(Problem statement):
Give the count of lines below that include the word "labels", and say nothing else.

(Materials provided):
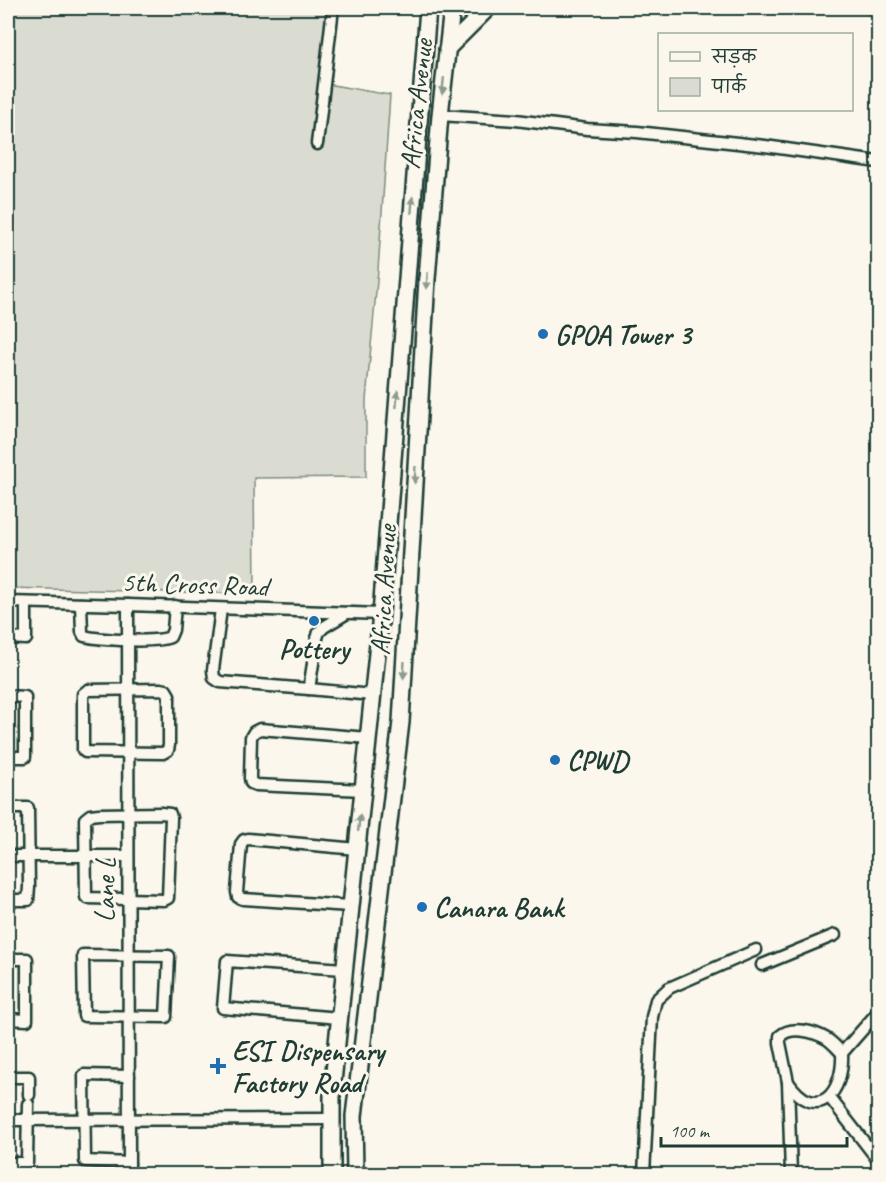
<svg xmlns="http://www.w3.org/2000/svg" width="886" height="1182" font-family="Caveat,'Playpen Sans Deva',sans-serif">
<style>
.green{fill:#dbdcd1;stroke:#7d8c82;stroke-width:1.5}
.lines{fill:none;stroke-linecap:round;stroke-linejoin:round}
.minor-casing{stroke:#1f3d34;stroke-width:15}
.tertiary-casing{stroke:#1f3d34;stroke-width:18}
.secondary-casing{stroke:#1f3d34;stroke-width:20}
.minor{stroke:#fbf7ec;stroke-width:10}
.tertiary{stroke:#fbf7ec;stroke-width:14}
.secondary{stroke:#fbf7ec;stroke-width:15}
.oneway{fill:#8d9a90}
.poi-dot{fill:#1f6fb2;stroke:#fbf7ec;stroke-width:2}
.labels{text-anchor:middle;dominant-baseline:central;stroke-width:6;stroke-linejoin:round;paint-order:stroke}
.street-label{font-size:28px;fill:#1f3d34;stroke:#fbf7ec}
.poi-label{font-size:28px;font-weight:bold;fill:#1f3d34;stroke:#fbf7ec;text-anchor:start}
</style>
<rect width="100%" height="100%" fill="#fbf7ec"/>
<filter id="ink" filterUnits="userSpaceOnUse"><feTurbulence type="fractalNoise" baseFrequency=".0167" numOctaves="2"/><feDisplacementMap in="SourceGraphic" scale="12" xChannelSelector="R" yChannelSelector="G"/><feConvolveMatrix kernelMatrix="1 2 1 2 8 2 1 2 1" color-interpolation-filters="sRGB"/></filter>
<g filter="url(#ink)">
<path class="green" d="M 8,8 L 329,8 L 327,84 L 390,95 L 378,270 L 366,400 L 366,477 L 254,478 L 255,594 L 8,588 Z"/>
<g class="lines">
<g class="minor-casing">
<g id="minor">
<path d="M 440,115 L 516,120 L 587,129 L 637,132 L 765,146 L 878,162"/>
<path d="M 317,144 L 333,8"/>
<path d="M 8,602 L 128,605 L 381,614"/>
<path d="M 81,604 L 82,632 L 84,636 C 100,640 157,643 170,637 L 173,630 L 175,606"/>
<path d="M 128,605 L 129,1174"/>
<path d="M 221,609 L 213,670 L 214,678 L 220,682 L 309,689 L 372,695"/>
<path d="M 8,638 L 26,639 L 26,603"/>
<path d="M 161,689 L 166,690 L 169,695 L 169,745 L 168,750 L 163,753 L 85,752 L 83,750 L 83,694 L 88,690 Z"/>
<path d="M 309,689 L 317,638 L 319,632 L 324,627 L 347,613"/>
<path d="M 8,696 L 25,697 L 25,757 L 8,757"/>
<path d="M 363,790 L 256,785 L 251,783 L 250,778 L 251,737 L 254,732 L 260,729 L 368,738"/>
<path d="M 8,808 L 28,808 L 29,887 L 28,900 L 8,900"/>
<path d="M 161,813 L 170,814 L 171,818 L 168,898 L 164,900 L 87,898 L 86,897 L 85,819 L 90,815 L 99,814 Z"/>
<path d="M 8,856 L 128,856"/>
<path d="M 350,906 L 243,899 L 238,897 L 237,892 L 241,844 L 244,840 L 248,839 L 357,849"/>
<path d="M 83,955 L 169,956 L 166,1017 L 84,1016 Z"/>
<path d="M 8,959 L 27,959 L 27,1020 L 8,1019"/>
<path d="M 762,965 L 835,935"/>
<path d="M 339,1018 L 223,1008 L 227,961 L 344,969"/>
<path d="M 129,1076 L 84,1075 L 85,1161 L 129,1163"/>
<path d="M 8,1077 L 29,1077 L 29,1095"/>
<path d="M 788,1082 C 817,1124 844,1093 842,1053 L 878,1012"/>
<path d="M 830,1098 L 878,1160"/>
<path d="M 8,1120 L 331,1119"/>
<path d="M 8,1163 L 27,1163 L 28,1104"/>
<path d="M 644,1174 L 652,1017 L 656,1000 L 669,988 L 756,950"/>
<path d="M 791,1174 L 788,1082 L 780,1043 L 780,1036 C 792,1025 815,1032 827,1039 C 833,1043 837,1048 842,1053"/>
</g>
</g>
<g class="tertiary-casing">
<path id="tertiary" d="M 874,8 L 878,8"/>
</g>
<g class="secondary-casing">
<g id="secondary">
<path d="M 447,49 L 488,8"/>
<path d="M 332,1174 L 332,1092 L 381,614 L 428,8"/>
<path d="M 355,1174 L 354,1116 L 401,722 L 427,279 L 440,115 L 452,8"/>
</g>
</g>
<use href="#minor" class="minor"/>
<use href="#tertiary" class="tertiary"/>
<use href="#secondary" class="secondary"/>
</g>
<defs><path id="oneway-solid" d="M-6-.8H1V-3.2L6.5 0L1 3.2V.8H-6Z" transform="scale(1.5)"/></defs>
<g class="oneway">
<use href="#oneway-solid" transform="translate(443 86) rotate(96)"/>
<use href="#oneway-solid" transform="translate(412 205) rotate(-86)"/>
<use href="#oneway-solid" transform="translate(427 281) rotate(94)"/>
<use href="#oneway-solid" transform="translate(397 399) rotate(-86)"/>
<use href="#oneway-solid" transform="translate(415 475) rotate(93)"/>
<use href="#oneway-solid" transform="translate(404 670) rotate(93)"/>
<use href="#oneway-solid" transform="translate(359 823) rotate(-84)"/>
</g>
</g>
<g class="poi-dot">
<circle cx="543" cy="334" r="6"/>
<circle cx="314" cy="621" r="6"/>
<circle cx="555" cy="760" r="6"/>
<circle cx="422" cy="907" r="6"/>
<path d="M215 1057h6v6h6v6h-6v6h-6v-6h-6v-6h6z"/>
</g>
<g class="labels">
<g class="street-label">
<text transform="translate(416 104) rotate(-84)">Africa Avenue</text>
<text transform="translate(195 584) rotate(2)">5th Cross Road</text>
<text transform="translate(383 590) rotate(-87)">Africa Avenue</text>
<text transform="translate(104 890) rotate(-90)">Lane L</text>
</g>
<g class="poi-label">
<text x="555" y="334">GPOA Tower 3</text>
<text x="314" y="648" text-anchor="middle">Pottery</text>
<text x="567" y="760">CPWD</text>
<text x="434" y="907">Canara Bank</text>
<text x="232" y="1050">ESI Dispensary<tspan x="232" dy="32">Factory Road</tspan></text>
</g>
</g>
<rect width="886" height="1182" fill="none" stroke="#fbf7ec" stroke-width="30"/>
<rect x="15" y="15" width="856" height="1152" fill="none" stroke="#1f3d34" stroke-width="2" filter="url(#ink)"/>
<rect x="658" y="33" width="195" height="78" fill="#fbf7ec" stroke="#a3ada2" stroke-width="1.5"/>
<rect x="670" y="52" width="30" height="9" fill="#fbf7ec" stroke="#a3ada2" stroke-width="1.5"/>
<text x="712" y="63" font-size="18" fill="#1f3d34">सड़क</text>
<rect x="670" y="78" width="30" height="18" fill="#dbdcd1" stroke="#a3ada2" stroke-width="1.5"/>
<text x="712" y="93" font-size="18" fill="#1f3d34">पार्क</text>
<path d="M661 1137v9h186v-9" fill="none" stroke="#1f3d34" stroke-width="3"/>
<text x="670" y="1137" font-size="18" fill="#1f3d34" stroke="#fbf7ec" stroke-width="4.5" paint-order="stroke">100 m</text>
</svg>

(Answer to this task):
2